Surprisingly, young age at diagnosis was not associated with worse survival as has been previously published for unscreened women [14, 15] (Figure 2). We were not able to conduct a direct comparison with similar family history positive women not undergoing intensive mammography screening. However, it is of note that the 88 % 10-year survival for invasive breast cancer compares favourably to the 71.5 % 10-year survival for all women in the UK diagnosed in 2000–2001 [16] approximating to the median age at diagnosis in our report. Survival in unscreened family history positive women diagnosed with breast cancer in the UK under 40 years of age between 2000 and 2008 was poor in a recent study with only 70 % being alive without metastasis at a mean of 7-year follow-up [16] and with 8-year overall survival of only 67.3 % for all women [15]. Also, 10 year survival was better in the group described here than in inherited breast cancer caused by BRCA1 mutations [17].

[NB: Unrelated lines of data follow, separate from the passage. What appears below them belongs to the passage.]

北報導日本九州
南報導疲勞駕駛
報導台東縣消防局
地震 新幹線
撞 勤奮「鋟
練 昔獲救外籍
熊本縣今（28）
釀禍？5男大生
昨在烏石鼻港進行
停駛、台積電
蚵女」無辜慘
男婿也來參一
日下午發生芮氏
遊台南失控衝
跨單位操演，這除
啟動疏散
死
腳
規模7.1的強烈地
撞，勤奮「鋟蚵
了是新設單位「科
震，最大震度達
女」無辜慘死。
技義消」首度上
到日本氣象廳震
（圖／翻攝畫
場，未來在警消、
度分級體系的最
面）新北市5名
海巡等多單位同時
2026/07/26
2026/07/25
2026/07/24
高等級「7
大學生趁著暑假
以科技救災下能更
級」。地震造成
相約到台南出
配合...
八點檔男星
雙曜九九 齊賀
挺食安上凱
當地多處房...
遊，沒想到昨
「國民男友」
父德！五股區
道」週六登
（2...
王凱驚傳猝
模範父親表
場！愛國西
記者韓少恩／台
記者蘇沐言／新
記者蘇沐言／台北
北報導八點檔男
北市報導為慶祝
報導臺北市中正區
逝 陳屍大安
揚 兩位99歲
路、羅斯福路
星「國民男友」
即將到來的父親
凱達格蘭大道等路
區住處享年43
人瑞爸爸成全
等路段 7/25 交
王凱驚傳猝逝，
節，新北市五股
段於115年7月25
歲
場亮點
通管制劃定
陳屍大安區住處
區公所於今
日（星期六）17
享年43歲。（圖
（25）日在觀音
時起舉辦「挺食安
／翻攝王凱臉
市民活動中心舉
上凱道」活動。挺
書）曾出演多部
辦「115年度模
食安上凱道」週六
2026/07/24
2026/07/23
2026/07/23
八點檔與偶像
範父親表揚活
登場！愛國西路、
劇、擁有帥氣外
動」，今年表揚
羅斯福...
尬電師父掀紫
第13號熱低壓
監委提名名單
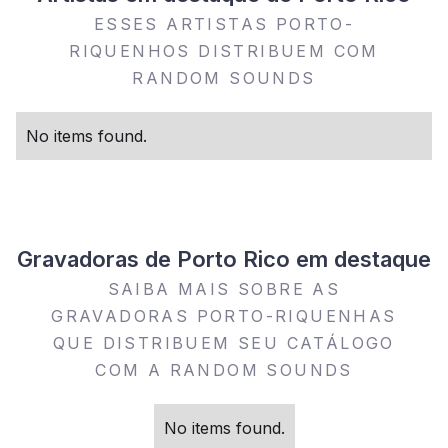
ESSES ARTISTAS PORTO-
RIQUENHOS DISTRIBUEM COM
RANDOM SOUNDS
No items found.
Gravadoras de Porto Rico em destaque
SAIBA MAIS SOBRE AS
GRAVADORAS PORTO-RIQUENHAS
QUE DISTRIBUEM SEU CATÁLOGO
COM A RANDOM SOUNDS
No items found.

The associations between the findings lead us to the following speculations

A small proportion of the cases had grade 3 and/or ER− and/or were node positive and carried a worse prognosis, but ER− and node positive were not associated with each other. It is interesting that the effect on mortality on having a tumour an ER− tumour and being node positive, was additive (Table 3). Numbers included were, however, limited, and we look forward to see results from other centres on this specific issue.

Conclusions

In women at increased familial breast cancer risk without a demonstrable BRCA1/2 mutation, the overall chances of developing breast cancer causing death within 10 years before 50 years of age was less than 1 % when subjected to annual mammography and current treatment. The majority of patients had ER+ and/or grade 1 or 2 tumours, and survived. A minor fraction of the patient had ER− tumours and/or nodal spread at diagnosis, both of which were associated with worse prognosis but ER+ and nodal spread at diagnosis were not associated. The results to us indicated that annual mammography from 30 years of age should be continued while the search for more genes that cause inherited breast cancer continues [18]. Hopefully, one may arrive at understanding why some patients have worse prognosis and develop more effective personalised preventive and/or treatment modalities.